GREAT WAR CENTENARY: Five years that changed a town
World War One began 100 years ago today and those who were lucky enough to return from conflict came home to a place very different to the one they left behind...
MUCH of the Swindon which went to war in 1914 would scarcely be recognisable to modern eyes.
The Old Town at the top of the hill and the New Town at the bottom had been united as a borough only at the beginning of the century, and acres of farm and woodland lay where thousands have their homes today.
When the Railway Works were first conceived of in the mid-19th Century, it had been hoped to place them roughly where the Town Hall is now, but that was deemed too close for comfort by some of the wealthier and more influential inhabitants of Old Town.
The result was that the GWR had to build not only a workplace but also an entire infrastructure to support it, including housing, medical facilities, schools and churches. New suburbs such as Rodbourne and Gorse Hill came later.
In 1914, though, Swindon was essentially still two towns linked by Victoria Road. Drove Road, as old photographs show, was just that – a road along which cattle and other domesticated beasts were driven.
These days the population of the borough stands at 200,000; a century ago the total was about a quarter of that.
More than 5,000 men – or about one in five of the male population – went to war. The official death toll was 920, although inconsistencies in records and ambiguities over just who counted as a Swindonian mean the true figure might be as high as 1,300.
Motor vehicles were seen on the streets relatively infrequently, and tended to be in the hands of prosperous business people and wealthy private citizens. The horse still dominated, and the tram was the only form of motorised transport commonly used by ordinary people.
Society itself was different in countless ways. There was a small middle and upper class and a large working class, many of whom lived in a state of poverty which would be completely unacceptable today.
Enlightened employers such as the GWR offered health care and basic compensation for work-related accidents, but were under no legal obligation to do so.

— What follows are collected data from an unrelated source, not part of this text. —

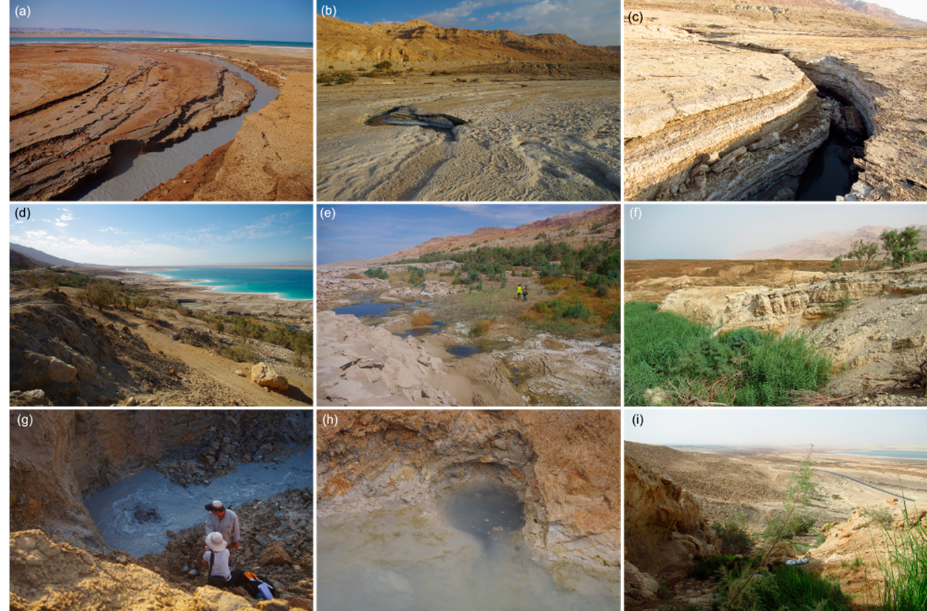
Figure 9. Highlight area—different types of channels, canyons, springs, and vegetation: ( a ) mean- dering stream channel near the mouth at the DS, ( b ) view of a meandering channel inside salt and mud cover with a more detailed view in ( c ), ( d – f ) vegetation and water ponds along the shoreline, ( g ) karstic spring at the mud − alluvium interface [29], ( h ) sulfur-rich spring in mud, and ( i ) spring and vegetation in the uphill part of a wadi. All photos were taken by Djamil Al-Halbouni. Evaporite minerals and salt formations.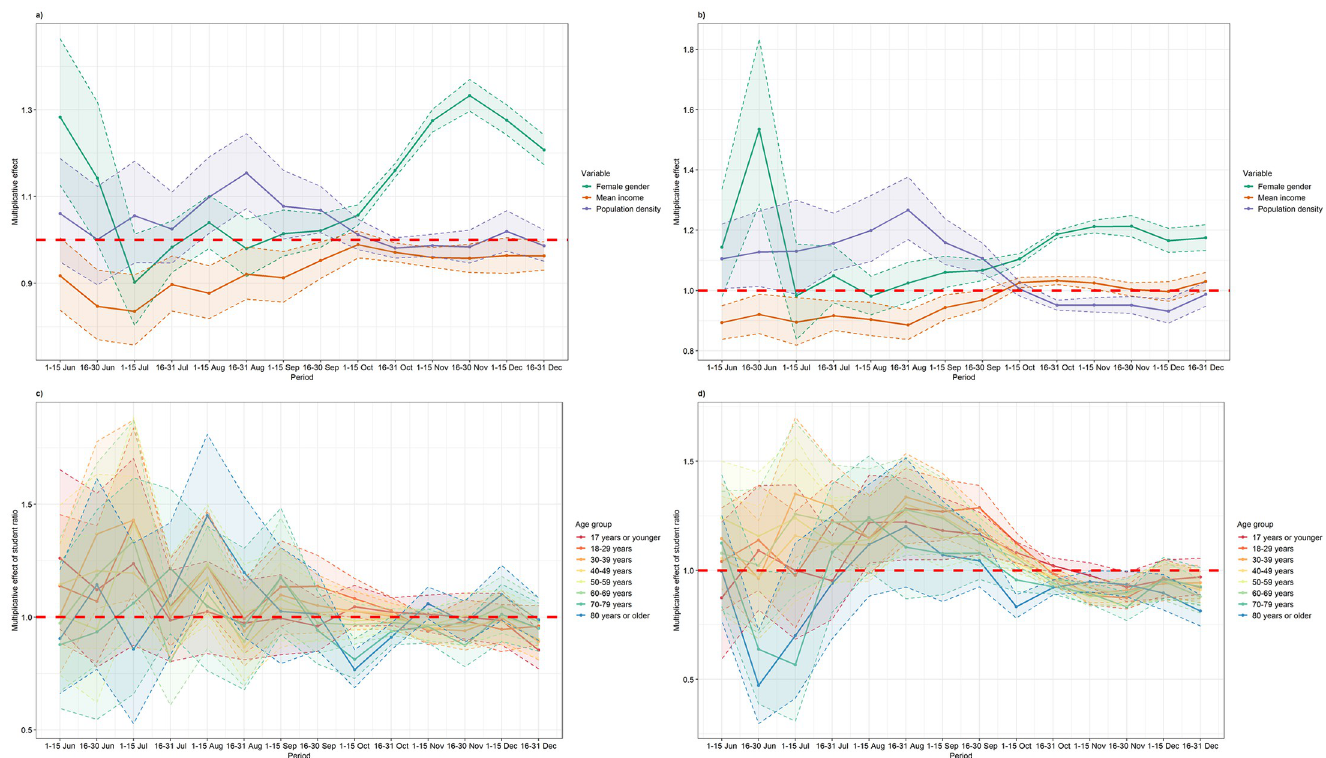
Fig 7. Effect of other covariates. Top: Effect of gender, mean income, and population density to predicted COVID-19 incidence in Flanders (a) and Wallo-Brux (b); Bottom: Multiplicative effect of higher education students to COVID-19 incidence in Flanders (c) and Wallo-Brux (d).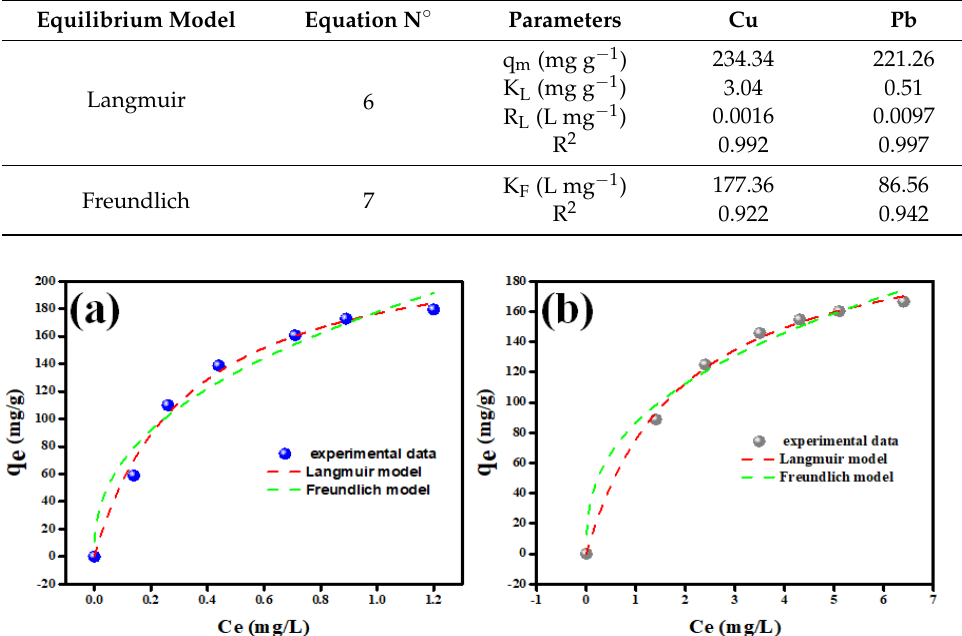
Table 2. Equilibrium isotherm models for Pb(II) and Cu(II) adsorption onto MgO nanorods. Equilibrium Model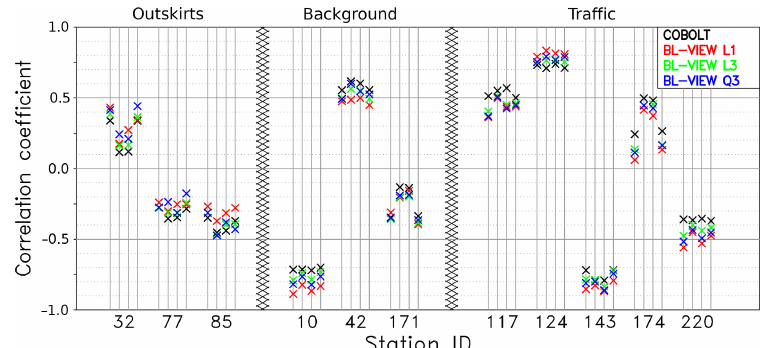
Figure 9. Correlation coefficient R for mean diurnal cycles of MLH and PM 10 for 11 sites (from left to right): sites on the outskirts (32, 77 and 85), urban background sites (10, 42 and 171), and traffic sites (117, 124, 143, 174 and 220). The results of the different retrievals are color coded as indicated in the legend. The four vertical lines of each block correspond to different options of correlation: MLH average vs. PM 10 average (1), MLH median vs. PM 10 median (2), MLH average vs. PM 10 median (3) and MLH median vs. PM 10 average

For less fortunate people, the only option in their hour of need was to throw themselves on the mercy of loved ones.
For the least fortunate the workhouse in Stratton St Margaret beckoned. There, in exchange for a bed and very basic meals, inmates would be expected to perform menial tasks. Typical workhouse employment included picking old rope to pieces so its fibres could be reused.
Most homes were heated by coal and lit by coal gas; domestic electricity had been around since the 1880s but was still for the well-to-do. Telephones were even more uncommon – indeed, it would be at least 60 years before a home without one was thought unusual.
Many ordinary people had only one set of good clothes, which were saved for the most special occasions and attending church services – their ‘Sunday Best.’ Church attendance was almost universal and far more people counted themselves devout.
Love of country was entwined with love of God, which is why, as soon as war was declared, men queued to join the forces.
IN the late summer and early autumn of 1914, Swindon people rallied around the flag.
A little less than five years later they hacked one down – or the flagpole, anyway – and put it to the torch.
British forces personnel had famously been promised a ‘Land Fit For Heroes’ by the Lloyd George government, but when they finally came home they discovered that not a lot had changed.
Indeed, some things were actually worse. For example, many families of men who had gone to war had suffered great hardship or been forced to accept charity.
There was a housing shortage, with building having been scaled down as ‘non-essential’ during the war years and many older children having grown up and moved into homes of their own.
Some of those who returned struggled to find employment, even if they weren’t among the many who had been mutilated, gassed or psychologically traumatised to the point of disability.
Some employers, such as the GWR and the borough council, rigidly honoured pledges to keep jobs open for those who went away to fight, but others made no such pledge.
Anger simmered among many people in communities across the country, but Swindon’s came to a head on Monday, July 21, 1919.
The Armistice had been signed months earlier, on November 11, 1918, but it wasn’t until June 28 of the following year that the Germans signed the treaty officially bringing the conflict to an end.
Councils up and down the country organised celebrations, and Swindon’s main one was set for the weekend beginning on July 19, complete with a parade and a Town Hall ceremony to congratulate veterans.
The council had also erected a flagpole to commemorate the occasion, reputedly at great public cost and without asking the men who had fought – or the loved ones of the dead – whether such a thing was an appropriate memorial.
This was enough to stir anger among either a minority of rabble rousers or a large number of justifiably angry people, depending on which contemporary account one chooses to believe.
Late on the Monday, as the celebrations were winding down, the pole was fired. When the base was sufficiently weakened, it was toppled and carried on dozens of shoulders down Regent Street and Bridge Street before being laid, according to some witnesses, across tram tracks.
The men sang under their burden: “Old soldiers never die, they only fade away.”
A wooden cenotaph was erected the following year where the town centre water feature currently stands. It proved unpopular and was replaced later in the decade by the cenotaph with which all Swindonians are familiar.